Like the Drurys, these men had heard of the gold strike and were changing their plans and getting off at the Klondike River.
Henry Drury removed his coat and handed it to his wife. “I’ll go get one for us.” He headed towards the steps to the lower deck.
“What are we going to do?” Emma looked at Pearl.
“I’ll bring back a second one for you ladies,” Henry said, before hurrying down the steps.
Pearl watched as Henry followed the other men to the shore and found a suitable rowboat. He then tied a second boat to the first and rowed back to the sternwheeler.
“I think it would work best if one of us gets into the boat and the other two pass the supplies,” Ethel said. “Then one will get into the boat and there will be two to unload.”
“That sounds fine,” Pearl said and Emma nodded. The girls were glad to have Ethel there to take charge as they needed a guiding hand right now.
But all the others on the steamer had the same idea. There was a lot of brushing and bumping as they maneuvered for a position close enough to throw their supplies into boats or onto rafts, but fortunately Henry managed to get both boats to the side of the sternwheeler.
Pearl thanked her foresight in wearing bloomers as she climbed into the boat. She positioned herself at the front and held tight to the side of the steamer while Emma and Ethel loaded packages. It took a long time. The men on the steamer had to carry their sacks and boxes from the storage room to the deck. They, too, banged into each other as they shuffled in an impromptu line from place to place.
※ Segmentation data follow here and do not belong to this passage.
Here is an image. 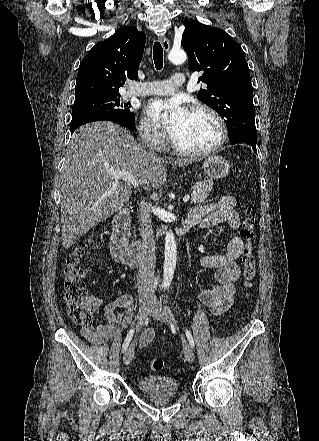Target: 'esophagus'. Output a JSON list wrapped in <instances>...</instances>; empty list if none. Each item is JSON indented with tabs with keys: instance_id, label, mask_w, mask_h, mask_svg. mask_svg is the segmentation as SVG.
Segmentation results:
<instances>
[{
	"instance_id": "esophagus-1",
	"label": "esophagus",
	"mask_w": 319,
	"mask_h": 441,
	"mask_svg": "<svg viewBox=\"0 0 319 441\" xmlns=\"http://www.w3.org/2000/svg\"><path fill=\"white\" fill-rule=\"evenodd\" d=\"M160 41L165 53H168L170 51V42L168 38L166 36H162Z\"/></svg>"
}]
</instances>
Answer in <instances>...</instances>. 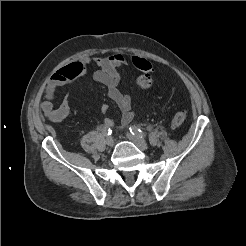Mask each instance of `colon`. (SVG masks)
<instances>
[{"label": "colon", "instance_id": "obj_1", "mask_svg": "<svg viewBox=\"0 0 246 246\" xmlns=\"http://www.w3.org/2000/svg\"><path fill=\"white\" fill-rule=\"evenodd\" d=\"M133 65L142 72L141 75L137 77L136 84L140 89H148L152 85V65L149 61L141 57H132ZM186 112L185 111H177L172 116L171 122L172 125L178 127L182 125L186 120Z\"/></svg>", "mask_w": 246, "mask_h": 246}]
</instances>
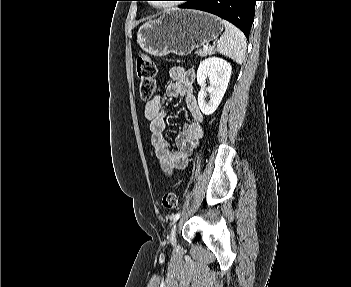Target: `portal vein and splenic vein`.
Wrapping results in <instances>:
<instances>
[{"mask_svg": "<svg viewBox=\"0 0 351 287\" xmlns=\"http://www.w3.org/2000/svg\"><path fill=\"white\" fill-rule=\"evenodd\" d=\"M203 49H208V46H204V48Z\"/></svg>", "mask_w": 351, "mask_h": 287, "instance_id": "obj_1", "label": "portal vein and splenic vein"}]
</instances>
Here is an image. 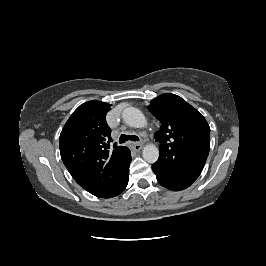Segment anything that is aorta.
<instances>
[{
  "instance_id": "762f6f07",
  "label": "aorta",
  "mask_w": 266,
  "mask_h": 266,
  "mask_svg": "<svg viewBox=\"0 0 266 266\" xmlns=\"http://www.w3.org/2000/svg\"><path fill=\"white\" fill-rule=\"evenodd\" d=\"M126 124L134 128H142L146 125L144 114L135 107H128L122 112ZM142 157L148 163H155L159 158V149L153 144H147L142 150Z\"/></svg>"
}]
</instances>
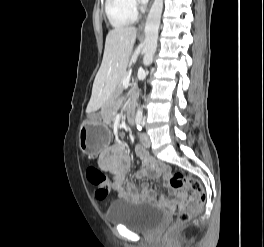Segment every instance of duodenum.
<instances>
[{
  "mask_svg": "<svg viewBox=\"0 0 264 247\" xmlns=\"http://www.w3.org/2000/svg\"><path fill=\"white\" fill-rule=\"evenodd\" d=\"M127 120H128V122H129L130 124L133 123V121H134V114H133L132 111H129V112H128V114H127Z\"/></svg>",
  "mask_w": 264,
  "mask_h": 247,
  "instance_id": "obj_1",
  "label": "duodenum"
}]
</instances>
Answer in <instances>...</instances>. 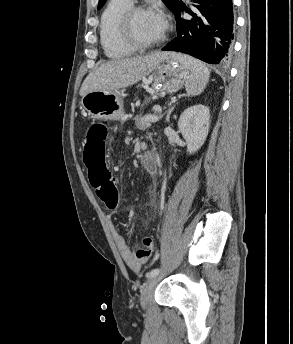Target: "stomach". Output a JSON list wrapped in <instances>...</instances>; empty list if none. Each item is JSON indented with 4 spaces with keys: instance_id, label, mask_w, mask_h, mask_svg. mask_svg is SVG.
<instances>
[{
    "instance_id": "1",
    "label": "stomach",
    "mask_w": 293,
    "mask_h": 344,
    "mask_svg": "<svg viewBox=\"0 0 293 344\" xmlns=\"http://www.w3.org/2000/svg\"><path fill=\"white\" fill-rule=\"evenodd\" d=\"M190 75V69L170 54L161 59L143 80L156 91L174 93L183 87ZM81 104L96 120H120L124 116L121 90L89 92L82 97Z\"/></svg>"
}]
</instances>
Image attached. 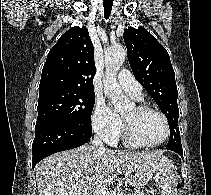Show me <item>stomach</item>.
<instances>
[{
    "label": "stomach",
    "instance_id": "stomach-1",
    "mask_svg": "<svg viewBox=\"0 0 211 195\" xmlns=\"http://www.w3.org/2000/svg\"><path fill=\"white\" fill-rule=\"evenodd\" d=\"M151 173L155 183L162 189L161 195H169V190L177 182L178 176L174 166L169 160L163 158L156 161L155 166L148 172L136 171L129 175V182L138 188L142 186L144 182L149 180L148 174Z\"/></svg>",
    "mask_w": 211,
    "mask_h": 195
}]
</instances>
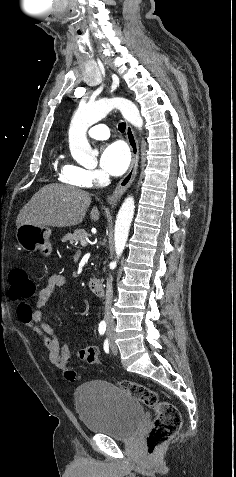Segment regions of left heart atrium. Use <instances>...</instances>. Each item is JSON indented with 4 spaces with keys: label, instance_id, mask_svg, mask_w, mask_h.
Wrapping results in <instances>:
<instances>
[{
    "label": "left heart atrium",
    "instance_id": "obj_1",
    "mask_svg": "<svg viewBox=\"0 0 236 477\" xmlns=\"http://www.w3.org/2000/svg\"><path fill=\"white\" fill-rule=\"evenodd\" d=\"M130 152L127 146L120 142L107 145L101 154L102 168L112 176L122 175L130 163Z\"/></svg>",
    "mask_w": 236,
    "mask_h": 477
}]
</instances>
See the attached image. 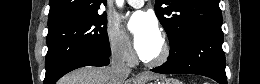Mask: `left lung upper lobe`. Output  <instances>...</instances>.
Returning a JSON list of instances; mask_svg holds the SVG:
<instances>
[{
  "label": "left lung upper lobe",
  "instance_id": "5c2ea615",
  "mask_svg": "<svg viewBox=\"0 0 260 84\" xmlns=\"http://www.w3.org/2000/svg\"><path fill=\"white\" fill-rule=\"evenodd\" d=\"M155 13L169 38V56H174L191 31L222 25L219 0H156Z\"/></svg>",
  "mask_w": 260,
  "mask_h": 84
}]
</instances>
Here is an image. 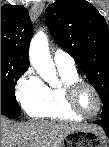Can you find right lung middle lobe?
I'll return each mask as SVG.
<instances>
[{"mask_svg":"<svg viewBox=\"0 0 109 147\" xmlns=\"http://www.w3.org/2000/svg\"><path fill=\"white\" fill-rule=\"evenodd\" d=\"M27 69L28 66L1 54V106L14 116H20V106L15 99V85Z\"/></svg>","mask_w":109,"mask_h":147,"instance_id":"right-lung-middle-lobe-1","label":"right lung middle lobe"}]
</instances>
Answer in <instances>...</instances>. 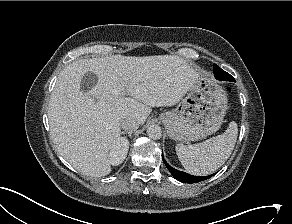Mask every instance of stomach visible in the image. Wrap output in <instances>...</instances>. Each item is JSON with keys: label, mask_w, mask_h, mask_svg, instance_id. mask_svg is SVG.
I'll list each match as a JSON object with an SVG mask.
<instances>
[{"label": "stomach", "mask_w": 292, "mask_h": 224, "mask_svg": "<svg viewBox=\"0 0 292 224\" xmlns=\"http://www.w3.org/2000/svg\"><path fill=\"white\" fill-rule=\"evenodd\" d=\"M227 103L223 88L212 77L200 74L177 107L160 118L171 139L196 141L221 127Z\"/></svg>", "instance_id": "obj_1"}]
</instances>
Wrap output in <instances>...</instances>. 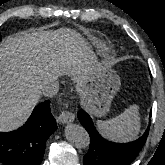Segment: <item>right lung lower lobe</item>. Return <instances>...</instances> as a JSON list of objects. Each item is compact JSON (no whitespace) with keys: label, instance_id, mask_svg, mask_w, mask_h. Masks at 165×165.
I'll use <instances>...</instances> for the list:
<instances>
[{"label":"right lung lower lobe","instance_id":"right-lung-lower-lobe-1","mask_svg":"<svg viewBox=\"0 0 165 165\" xmlns=\"http://www.w3.org/2000/svg\"><path fill=\"white\" fill-rule=\"evenodd\" d=\"M57 129L50 101L36 106L28 121L12 132H0V162L6 165H39L46 140Z\"/></svg>","mask_w":165,"mask_h":165}]
</instances>
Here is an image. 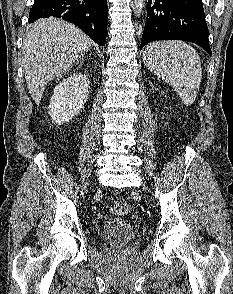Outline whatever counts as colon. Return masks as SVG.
<instances>
[{"label": "colon", "mask_w": 233, "mask_h": 294, "mask_svg": "<svg viewBox=\"0 0 233 294\" xmlns=\"http://www.w3.org/2000/svg\"><path fill=\"white\" fill-rule=\"evenodd\" d=\"M130 204L127 202H116L111 206V212L117 216H123L130 212Z\"/></svg>", "instance_id": "obj_1"}]
</instances>
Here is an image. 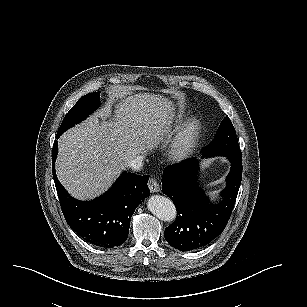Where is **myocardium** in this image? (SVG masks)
<instances>
[{
	"instance_id": "f54148a6",
	"label": "myocardium",
	"mask_w": 307,
	"mask_h": 307,
	"mask_svg": "<svg viewBox=\"0 0 307 307\" xmlns=\"http://www.w3.org/2000/svg\"><path fill=\"white\" fill-rule=\"evenodd\" d=\"M201 122L197 116L191 115L182 121L164 146L163 152L167 158L179 162L185 158L186 153L191 152L196 145L195 139L200 136Z\"/></svg>"
}]
</instances>
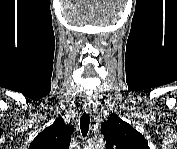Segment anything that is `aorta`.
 <instances>
[{
    "instance_id": "aorta-1",
    "label": "aorta",
    "mask_w": 177,
    "mask_h": 149,
    "mask_svg": "<svg viewBox=\"0 0 177 149\" xmlns=\"http://www.w3.org/2000/svg\"><path fill=\"white\" fill-rule=\"evenodd\" d=\"M103 147H104V140L103 138L98 137L92 139L85 149H103Z\"/></svg>"
}]
</instances>
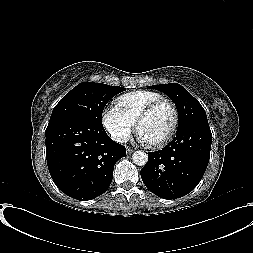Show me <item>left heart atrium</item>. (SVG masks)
<instances>
[{"label":"left heart atrium","instance_id":"39dd6f15","mask_svg":"<svg viewBox=\"0 0 253 253\" xmlns=\"http://www.w3.org/2000/svg\"><path fill=\"white\" fill-rule=\"evenodd\" d=\"M137 140L140 142V143H149L148 140L146 139V137L141 134L140 132L137 133Z\"/></svg>","mask_w":253,"mask_h":253}]
</instances>
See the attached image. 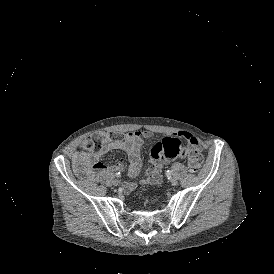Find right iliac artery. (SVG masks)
Returning a JSON list of instances; mask_svg holds the SVG:
<instances>
[{
  "instance_id": "obj_1",
  "label": "right iliac artery",
  "mask_w": 274,
  "mask_h": 274,
  "mask_svg": "<svg viewBox=\"0 0 274 274\" xmlns=\"http://www.w3.org/2000/svg\"><path fill=\"white\" fill-rule=\"evenodd\" d=\"M115 175H116V177H120V176H121V173H120V172H117Z\"/></svg>"
}]
</instances>
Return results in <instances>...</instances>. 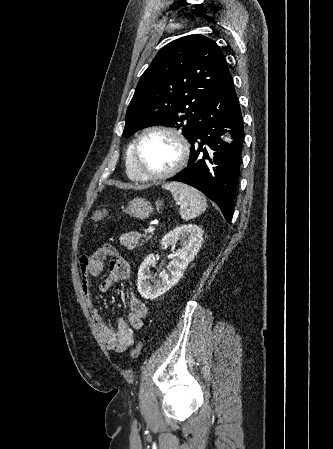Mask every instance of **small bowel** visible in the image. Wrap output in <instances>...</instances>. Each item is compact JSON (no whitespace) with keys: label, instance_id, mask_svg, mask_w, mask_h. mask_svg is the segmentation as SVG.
Wrapping results in <instances>:
<instances>
[{"label":"small bowel","instance_id":"small-bowel-1","mask_svg":"<svg viewBox=\"0 0 333 449\" xmlns=\"http://www.w3.org/2000/svg\"><path fill=\"white\" fill-rule=\"evenodd\" d=\"M106 258H109V273L99 284L101 292L109 291L114 284L129 277L128 263L119 255L113 245L105 244L94 254L84 255L80 258L81 289L90 307L94 325L105 345L116 352H123L134 344L135 331L143 327V320L148 316L149 310L140 299L131 296L128 318L117 319L115 330L108 326L93 305L91 297V279L101 274Z\"/></svg>","mask_w":333,"mask_h":449}]
</instances>
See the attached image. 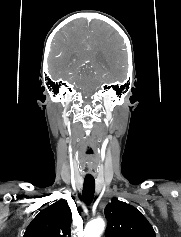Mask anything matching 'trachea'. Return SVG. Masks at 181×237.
<instances>
[{
  "instance_id": "obj_1",
  "label": "trachea",
  "mask_w": 181,
  "mask_h": 237,
  "mask_svg": "<svg viewBox=\"0 0 181 237\" xmlns=\"http://www.w3.org/2000/svg\"><path fill=\"white\" fill-rule=\"evenodd\" d=\"M94 178H85L84 179V185H83V191H82V199L86 204H90L94 197Z\"/></svg>"
}]
</instances>
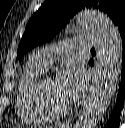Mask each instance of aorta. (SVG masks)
<instances>
[{"label": "aorta", "mask_w": 125, "mask_h": 128, "mask_svg": "<svg viewBox=\"0 0 125 128\" xmlns=\"http://www.w3.org/2000/svg\"><path fill=\"white\" fill-rule=\"evenodd\" d=\"M79 26L97 39V75L89 91L76 128H95L110 105L120 73L122 43L118 29L103 13L86 9L76 16Z\"/></svg>", "instance_id": "1"}]
</instances>
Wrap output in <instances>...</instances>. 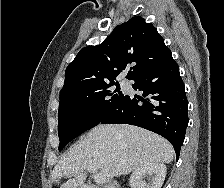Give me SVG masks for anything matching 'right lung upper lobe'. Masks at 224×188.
<instances>
[{"label":"right lung upper lobe","mask_w":224,"mask_h":188,"mask_svg":"<svg viewBox=\"0 0 224 188\" xmlns=\"http://www.w3.org/2000/svg\"><path fill=\"white\" fill-rule=\"evenodd\" d=\"M171 51L157 29L140 16L118 25L99 45L84 47L65 71L61 92L115 82L129 68L132 80Z\"/></svg>","instance_id":"1"}]
</instances>
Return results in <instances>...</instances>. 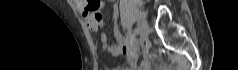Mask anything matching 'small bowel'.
Masks as SVG:
<instances>
[{
	"mask_svg": "<svg viewBox=\"0 0 238 70\" xmlns=\"http://www.w3.org/2000/svg\"><path fill=\"white\" fill-rule=\"evenodd\" d=\"M76 5L82 13L86 25L90 32L98 34L103 48L114 56L125 55L131 57L136 49V43L133 37L121 38L118 28L117 12L114 15L113 34L115 42L108 43L106 34L102 30L101 9L103 2L100 0H76ZM150 64L144 60L140 66L133 64V70H149Z\"/></svg>",
	"mask_w": 238,
	"mask_h": 70,
	"instance_id": "small-bowel-1",
	"label": "small bowel"
}]
</instances>
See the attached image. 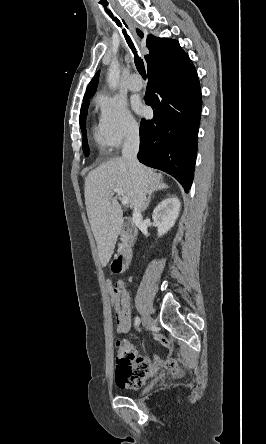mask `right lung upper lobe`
Wrapping results in <instances>:
<instances>
[{
	"label": "right lung upper lobe",
	"mask_w": 266,
	"mask_h": 444,
	"mask_svg": "<svg viewBox=\"0 0 266 444\" xmlns=\"http://www.w3.org/2000/svg\"><path fill=\"white\" fill-rule=\"evenodd\" d=\"M137 33L140 37H143L141 31L137 30ZM146 46L150 51V53L145 56L148 70L172 63L185 55L178 41L172 39L157 38L150 35L147 38ZM99 73L98 71L89 83L83 98L84 102L88 101L94 95L98 85Z\"/></svg>",
	"instance_id": "1"
}]
</instances>
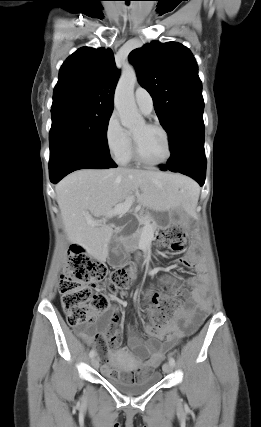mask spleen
<instances>
[{
  "label": "spleen",
  "instance_id": "3e777b00",
  "mask_svg": "<svg viewBox=\"0 0 261 427\" xmlns=\"http://www.w3.org/2000/svg\"><path fill=\"white\" fill-rule=\"evenodd\" d=\"M188 193L191 196L192 201L196 203L200 193L199 188L195 186V188L189 189Z\"/></svg>",
  "mask_w": 261,
  "mask_h": 427
}]
</instances>
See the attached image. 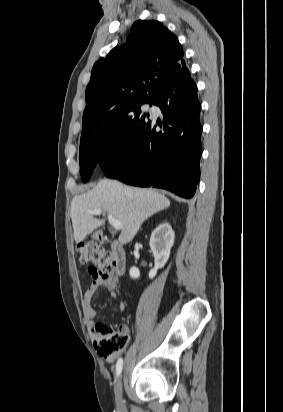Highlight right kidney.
I'll return each mask as SVG.
<instances>
[{"label":"right kidney","instance_id":"ca27d5eb","mask_svg":"<svg viewBox=\"0 0 283 412\" xmlns=\"http://www.w3.org/2000/svg\"><path fill=\"white\" fill-rule=\"evenodd\" d=\"M175 234L168 223L160 224L151 234L150 247L154 255L155 266L149 272V278L153 279L158 269L163 268L169 259L170 251L174 243ZM130 277L137 279L140 271L137 267H131Z\"/></svg>","mask_w":283,"mask_h":412}]
</instances>
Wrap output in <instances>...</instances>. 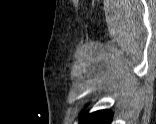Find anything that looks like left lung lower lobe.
I'll use <instances>...</instances> for the list:
<instances>
[{
  "label": "left lung lower lobe",
  "instance_id": "obj_1",
  "mask_svg": "<svg viewBox=\"0 0 156 124\" xmlns=\"http://www.w3.org/2000/svg\"><path fill=\"white\" fill-rule=\"evenodd\" d=\"M113 114L109 110H100L86 115L80 124H110Z\"/></svg>",
  "mask_w": 156,
  "mask_h": 124
}]
</instances>
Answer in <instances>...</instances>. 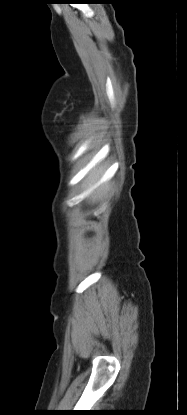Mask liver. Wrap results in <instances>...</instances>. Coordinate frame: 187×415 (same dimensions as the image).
Segmentation results:
<instances>
[{
    "label": "liver",
    "instance_id": "obj_1",
    "mask_svg": "<svg viewBox=\"0 0 187 415\" xmlns=\"http://www.w3.org/2000/svg\"><path fill=\"white\" fill-rule=\"evenodd\" d=\"M103 173H104V170L101 167L94 168L88 177V187H93L99 181ZM104 191H105L104 185L97 187L96 190L91 193L90 199L93 202H95L96 200L101 198Z\"/></svg>",
    "mask_w": 187,
    "mask_h": 415
}]
</instances>
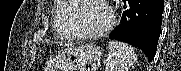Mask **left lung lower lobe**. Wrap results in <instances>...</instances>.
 <instances>
[{"mask_svg":"<svg viewBox=\"0 0 181 71\" xmlns=\"http://www.w3.org/2000/svg\"><path fill=\"white\" fill-rule=\"evenodd\" d=\"M121 24L110 38L141 49L152 61L161 32L164 0H123Z\"/></svg>","mask_w":181,"mask_h":71,"instance_id":"1","label":"left lung lower lobe"}]
</instances>
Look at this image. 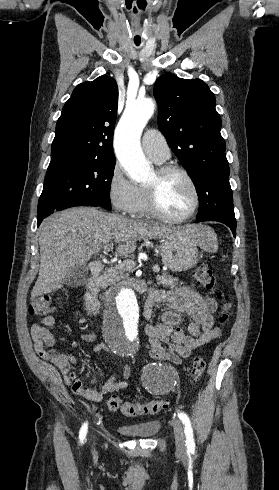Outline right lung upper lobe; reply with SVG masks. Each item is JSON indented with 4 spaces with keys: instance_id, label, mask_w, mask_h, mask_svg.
Returning a JSON list of instances; mask_svg holds the SVG:
<instances>
[{
    "instance_id": "right-lung-upper-lobe-1",
    "label": "right lung upper lobe",
    "mask_w": 279,
    "mask_h": 490,
    "mask_svg": "<svg viewBox=\"0 0 279 490\" xmlns=\"http://www.w3.org/2000/svg\"><path fill=\"white\" fill-rule=\"evenodd\" d=\"M118 87L107 75L79 84L56 124L51 163L85 157L114 156L113 131Z\"/></svg>"
}]
</instances>
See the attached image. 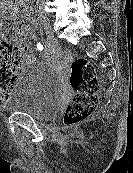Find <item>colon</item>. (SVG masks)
Listing matches in <instances>:
<instances>
[{
	"label": "colon",
	"instance_id": "obj_1",
	"mask_svg": "<svg viewBox=\"0 0 133 173\" xmlns=\"http://www.w3.org/2000/svg\"><path fill=\"white\" fill-rule=\"evenodd\" d=\"M30 26L7 14L0 21V102L5 101L19 72L22 53L15 42L25 36ZM69 82L74 91L68 102L63 122L73 126L88 119L95 111L99 84L92 64L76 58L70 66Z\"/></svg>",
	"mask_w": 133,
	"mask_h": 173
}]
</instances>
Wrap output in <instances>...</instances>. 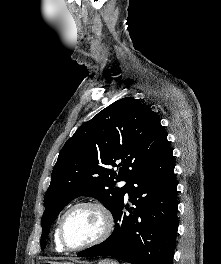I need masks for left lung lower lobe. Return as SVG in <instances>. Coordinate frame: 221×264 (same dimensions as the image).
Here are the masks:
<instances>
[{
    "instance_id": "1",
    "label": "left lung lower lobe",
    "mask_w": 221,
    "mask_h": 264,
    "mask_svg": "<svg viewBox=\"0 0 221 264\" xmlns=\"http://www.w3.org/2000/svg\"><path fill=\"white\" fill-rule=\"evenodd\" d=\"M125 193L135 208L125 205L123 197L112 213L115 228L111 236L77 256L105 255L132 264H173L178 202L168 140L155 159L128 183Z\"/></svg>"
}]
</instances>
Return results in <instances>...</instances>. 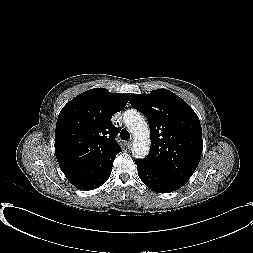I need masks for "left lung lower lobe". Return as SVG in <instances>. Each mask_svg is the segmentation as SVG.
I'll list each match as a JSON object with an SVG mask.
<instances>
[{
	"label": "left lung lower lobe",
	"mask_w": 253,
	"mask_h": 253,
	"mask_svg": "<svg viewBox=\"0 0 253 253\" xmlns=\"http://www.w3.org/2000/svg\"><path fill=\"white\" fill-rule=\"evenodd\" d=\"M135 163L142 182L157 193H169L184 185L179 181L173 180L149 168L142 160H136Z\"/></svg>",
	"instance_id": "0a47b994"
}]
</instances>
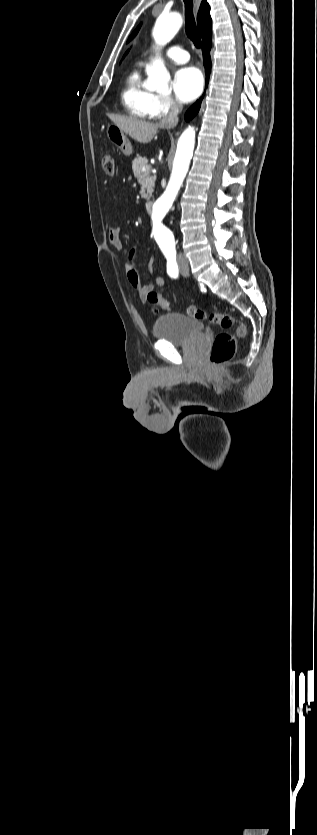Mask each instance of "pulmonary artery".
Segmentation results:
<instances>
[{
    "mask_svg": "<svg viewBox=\"0 0 317 835\" xmlns=\"http://www.w3.org/2000/svg\"><path fill=\"white\" fill-rule=\"evenodd\" d=\"M165 56L167 58H169V59H171V60H173L177 63H181V64L186 63L189 60L188 52L186 50L178 47V46H174V47L169 48L165 52Z\"/></svg>",
    "mask_w": 317,
    "mask_h": 835,
    "instance_id": "1",
    "label": "pulmonary artery"
}]
</instances>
When they had filled the boat as full as possible, Ethel held onto her long skirt and climbed in and Pearl began rowing to shore. She had to work her way through the lineup of others waiting for their turn. Once at the shore, she and Ethel stepped into the water, heedless of their shoes and clothes.
They pulled the boat onto the gravel, thankful it was only a small embankment, lugged the supplies from the boat and set them in a pile. Then Ethel rowed back and they waited their turn to get back to the side of the sternwheeler. They could see Emma stockpiling some of their bags on the deck.
They had only made three trips when darkness fell. Some stopped, but others lit lamps to provide light and continued their unloading.
The steamer wasn’t heading farther upstream until the next day, so Pearl and Emma, with Ethel’s help, set up their tent. The three laid out their bedding then lit a fire outside to cook supper. Exhausted, they climbed into bed.